Make no mistake, terrorism is winning the War on Terror. Almost every attack that gets labeled terrorism results in the lives of everyday people being inconvenienced by more bureaucracy that does nothing to improve actual security. This attack will likely be no different in that regard.

TSA Agents Want to Talk to You

It must get lonely being a Transportation Security Administration (TSA) officer. They stand in line for hours making the lives of passengers who are just trying to get from one place to another miserable. Needless to say, there isn’t a lot of love for TSA officers. To help alleviate their loneliness, higher ups have implemented new security measures that will require people entering the country to make small talk with the agency’s flunkies:

New security measures including stricter passenger screening take effect on Thursday on all U.S.-bound flights to comply with government requirements designed to avoid an in-cabin ban on laptops, airlines said.

Airlines contacted by Reuters said the new measures could include short security interviews with passengers at check-in or the boarding gate, sparking concerns over flight delays and extended processing time.

They will affect 325,000 airline passengers on about 2,000 commercial flights arriving daily in the United States, on 180 airlines from 280 airports in 105 countries.

Now we know what the laptop ban was all about, making the intended security policy look better by comparison. This change in policy will also do nothing to improve airline security. I know that the agency is going for the Israeli system but that requires having people who know what they’re doing asking passengers questions. The TSA isn’t renowned for hiring competent individuals and any encounter with one of their officers will give anybody who has watched Idiocracy flashbacks.

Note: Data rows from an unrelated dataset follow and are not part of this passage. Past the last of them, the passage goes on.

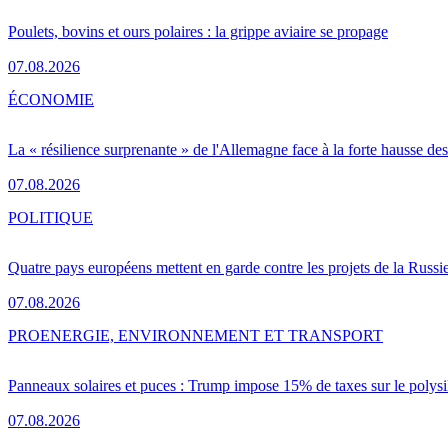
Poulets, bovins et ours polaires : la grippe aviaire se propage
07.08.2026
ÉCONOMIE
La « résilience surprenante » de l'Allemagne face à la forte hausse de
07.08.2026
POLITIQUE
Quatre pays européens mettent en garde contre les projets de la Russi
07.08.2026
PRO
ENERGIE, ENVIRONNEMENT ET TRANSPORT
Panneaux solaires et puces : Trump impose 15% de taxes sur le polysi
07.08.2026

Everything is a Big Ol’ Conspiracy

Can anything occur this day and age without people claiming that it’s part of a conspiracy? Almost immediately after the shooting in Las Vegas, before any investigation had a chance to even begin, people were claiming that the event was part of some conspiracy. As with most conspiracy theories, this conspiracy theory is based on spurious evidence. So far the dumbest “evidence” that “doesn’t add up” is news that the shooter used the freight elevator at Mandalay Bay:

Law enforcement sources told CBS News that Las Vegas shooter Stephen Paddock is believed to have used the freight elevator at the Mandalay Bay hotel casino in the days leading up to last week’s deadly attack.

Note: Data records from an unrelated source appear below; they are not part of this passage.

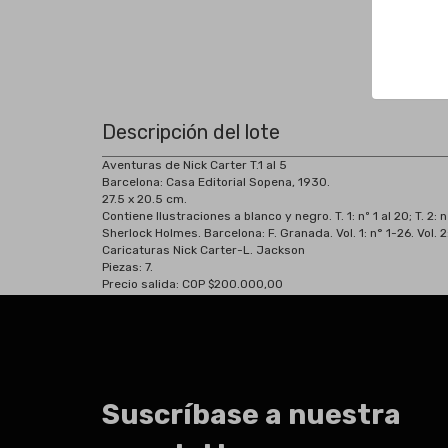
Descripción del lote
Aventuras de Nick Carter T.1 al 5
Barcelona:
Casa Editorial Sopena, 1930.
27.5 x 20.5 cm.
Contiene Ilustraciones a blanco y negro. T. 1: nº 1 al 20; T. 2:
Sherlock Holmes. Barcelona: F. Granada. Vol. 1: n° 1-26. Vol. 2
Caricaturas Nick Carter-L. Jackson
Piezas: 7.
Precio salida: COP $200.000,00
Suscríbase a nuestra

It wasn’t clear what Paddock used the freight elevator for or how often he used it.

How could the shooter have accessed a restricted freight elevator without help from the inside? Obviously this is proof that he had help!

Anybody who claims that doesn’t realize just how poor building security generally is. I’ve used freight elevators on numerous occasions, including in casinos, without authorization. They’re usually “hidden” behind a nondescript door or one with a sign that says “Employees Only.” In almost every case the door is unlocked and the elevator lacks any form of access control. If the owners of the building are really concerned about security, there might be cameras that aren’t monitored by anybody facing the freight elevator doors although even that’s pretty rare.

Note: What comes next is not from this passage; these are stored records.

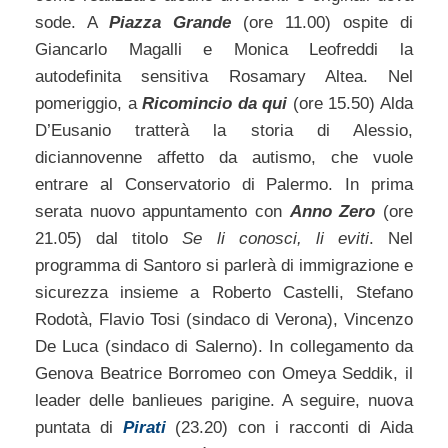
sode. A
Piazza Grande
(ore 11.00) ospite di
Giancarlo Magalli e Monica Leofreddi la
autodefinita sensitiva Rosamary Altea. Nel
pomeriggio, a
Ricomincio da qui
(ore 15.50) Alda
D’Eusanio tratterà la storia di Alessio,
diciannovenne affetto da autismo, che vuole
entrare al Conservatorio di Palermo. In prima
serata nuovo appuntamento con
Anno Zero
(ore
21.05) dal titolo
Se li conosci, li eviti
. Nel
programma di Santoro si parlerà di immigrazione e
sicurezza insieme a Roberto Castelli, Stefano
Rodotà, Flavio Tosi (sindaco di Verona), Vincenzo
De Luca (sindaco di Salerno). In collegamento da
Genova Beatrice Borromeo con Omeya Seddik, il
leader delle banlieues parigine. A seguire, nuova
puntata di
Pirati
(23.20) con i racconti di Aida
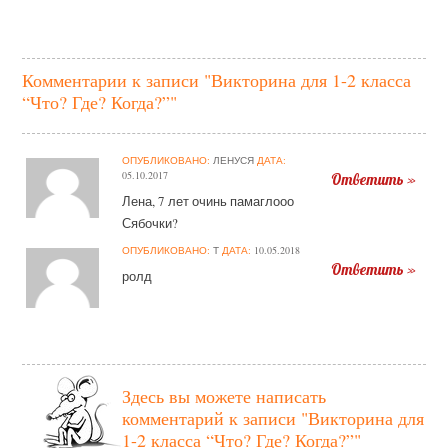
Комментарии к записи "Викторина для 1-2 класса
“Что? Где? Когда?”"
ОПУБЛИКОВАНО:
ЛЕНУСЯ
ДАТА:
05.10.2017
Ответить »
Лена, 7 лет очинь памаглооо
Сябочки?
ОПУБЛИКОВАНО:
Т
ДАТА:
10.05.2018
Ответить »
ролд
Здесь вы можете написать
комментарий к записи
"Викторина для
1-2 класса “Что? Где? Когда?”"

Another way of gaining access to a freight elevator is to ask the person working at the front desk if you can use it to haul up a bunch of luggage. As it turns out, the person at the front desk who is tasked with making the customer happy will often let you use the freight elevator if it makes you happy. Humans are often wonderfully helpful creatures.

So I’m sorry to report that using a freight elevator isn’t evidence that “doesn’t add up.” It adds ups quite cleanly. Although I suspect that access control on freight elevators will become more common now that this information has been released.